------ Source document

The Valkyrie is a GT sports car introduced in 1966 by the Fiberfab company. The Valkyrie's styling was inspired by the lines of the Ford GT40.

==History==
The Valkyrie was launched in the fall of 1966. It was the first model that Fiberfab offered either as a fully-assembled, turn-key car named the Valkyrie 500 GT, or in kit form as the Valkyrie kit. The price difference between the two was significant — the 500 GT listed for $12,500.00 and the kit for $1495.00. Most Valkyries were owner-built.

Shortly after releasing the Valkyrie, Fiberfab announced a similarly styled, less expensive rear-engined model called the Fiberfab Avenger GT.

The Valkyrie won third place in the prototype section of the 1967 New York International Sports Car Show. Don Sherman, automotive journalist and editor of Car and Driver magazine from 1985 to 1988, owned and built one in the late 1960s.

In 1971 a revised model of the Valkyrie kit was released named the Valkyrie GT-X. The new version used a one-piece body molding instead of the earlier two-piece assembly, and included minor styling revisions like replacing the rear glass with louvers, along with other changes meant to simplify assembly. The wheelbase of the GT-X was longer than the earlier car, resulting in 4 in more interior length.

When the Classic Motor Carriages company bought Fiberfab Inc., they acquired the rights and molds for all of Fiberfab's products except the Valkyrie. The car continued in production in very limited numbers.

In 2003 production of the Valkyrie was restarted by Factory Fiberfab US. Their revival of the Valkyrie body was made from the early two-piece body molds. While the body was original, many upgrades were made to the mechanical aspects of the car. Two versions of the Valkyrie chassis were offered; the GEN 1, and the revised GEN 2 that included a new rear suspension system called "U.M.E.T.S.", for Unitized Multi-link Engine Transmission Suspension.

As of this writing a website for Factory Fiberfab US is still up, and is advertising the Valkyrie as available or soon to be, although the site has not been updated for several years.

------------
------ Dataset entries

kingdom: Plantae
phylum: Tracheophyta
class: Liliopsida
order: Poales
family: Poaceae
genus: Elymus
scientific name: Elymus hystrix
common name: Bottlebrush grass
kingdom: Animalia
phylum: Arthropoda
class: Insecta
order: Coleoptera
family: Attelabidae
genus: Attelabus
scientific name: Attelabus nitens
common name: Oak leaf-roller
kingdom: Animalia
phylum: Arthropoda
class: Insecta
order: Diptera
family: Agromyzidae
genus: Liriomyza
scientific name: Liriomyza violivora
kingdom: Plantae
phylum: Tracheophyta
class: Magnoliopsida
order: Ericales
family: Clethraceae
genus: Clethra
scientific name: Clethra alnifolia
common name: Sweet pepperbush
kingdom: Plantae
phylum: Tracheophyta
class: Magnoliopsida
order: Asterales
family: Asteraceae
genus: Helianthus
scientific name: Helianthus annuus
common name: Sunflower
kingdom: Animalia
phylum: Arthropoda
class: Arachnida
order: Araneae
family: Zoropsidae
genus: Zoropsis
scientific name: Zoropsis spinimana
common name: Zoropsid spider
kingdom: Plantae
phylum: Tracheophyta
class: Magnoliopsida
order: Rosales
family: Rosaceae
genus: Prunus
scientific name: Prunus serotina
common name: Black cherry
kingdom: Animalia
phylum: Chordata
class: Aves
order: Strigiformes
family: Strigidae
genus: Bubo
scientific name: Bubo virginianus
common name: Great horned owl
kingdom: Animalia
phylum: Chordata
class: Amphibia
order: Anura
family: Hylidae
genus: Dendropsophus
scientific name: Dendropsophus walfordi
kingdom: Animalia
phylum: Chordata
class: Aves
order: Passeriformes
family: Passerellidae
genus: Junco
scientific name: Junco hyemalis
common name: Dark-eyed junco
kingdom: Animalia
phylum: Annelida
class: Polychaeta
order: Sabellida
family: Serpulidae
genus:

------------

• **Task instructions**
1. Do these statements agree with the Fiberfab Valkyrie text? For each, answer yes or no and quote the words that decide it. (a) The Valkyrie kit cost more than the turn-key 500 GT. (b) Classic Motor Carriages acquired the rights to the Valkyrie when it bought Fiberfab Inc. (c) The 2003 revival body was made from the early two-piece molds.
2. According to the Fiberfab Valkyrie text, what replaced the rear glass on the Valkyrie GT-X?
3. Pick up the Fiberfab Valkyrie text after its last sentence and continue it.
The material above is separate from the Fiberfab Valkyrie text.

• **Results**
1.
(a) No: "the 500 GT listed for $12,500.00 and the kit for $1495.00"
(b) No: "they acquired the rights and molds for all of Fiberfab's products except the Valkyrie"
(c) Yes: "Their revival of the Valkyrie body was made from the early two-piece body molds"

2. Louvers.

3.
==Features==
Like the GT40 it resembles, the Valkyrie is a mid-engined, V8 powered coupe. It came with a custom steel chassis.

The factory-assembled 500 GT featured a leather-trimmed interior, a 5-speed ZF transaxle, 4 wheel Hurst/Airheart disc brakes, and a 427 cuin big-block engine developing 500 hp. This version came equipped with a Simpson drag parachute for use at speeds in excess of 140 mph.

For Valkyrie kits, the powertrain and running gear components were sourced by the car's builder, but the factory manual included suggestions.

Front suspension for both the turn-key and kit car was provided by using a complete front subframe from a Chevrolet Corvair. The steering box and linkage were also from a Corvair, as were many of the rear suspension components.

The factory suggested several options for the car's transaxle, including a Corvair 4-speed unit reversed for mid-engine installation, 5-speed or 6-speed units used in different Audi models, or a ZF 5-speed transaxle as used in the 500 GT for high-torque applications.

The kit's manual suggested using a 283 or 327 cuin Chevrolet small-block engine, but a 289 cuin Ford Windsor engine could be used with a special bell-housing adapter.

The car's radiator was an aluminum unit that could be sourced from a Corvette. Other pieces to complete the car came from GM, Chevrolet, Pontiac, Ford, and others.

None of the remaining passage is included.